Materials provided: Begin

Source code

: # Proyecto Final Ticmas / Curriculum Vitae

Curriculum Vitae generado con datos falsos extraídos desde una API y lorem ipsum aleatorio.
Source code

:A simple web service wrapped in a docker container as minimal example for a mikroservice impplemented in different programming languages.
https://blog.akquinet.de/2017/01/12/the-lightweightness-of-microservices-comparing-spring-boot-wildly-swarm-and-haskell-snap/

Materials provided: End

* **Task requirements**:
Each line from the one that includes "Curriculum Vitae generado" down to the close of the records above is to be given again exactly, and no other line is to appear.

* **Response**:
Curriculum Vitae generado con datos falsos extraídos desde una API y lorem ipsum aleatorio.
Source code

:A simple web service wrapped in a docker container as minimal example for a mikroservice impplemented in different programming languages.
https://blog.akquinet.de/2017/01/12/the-lightweightness-of-microservices-comparing-spring-boot-wildly-swarm-and-haskell-snap/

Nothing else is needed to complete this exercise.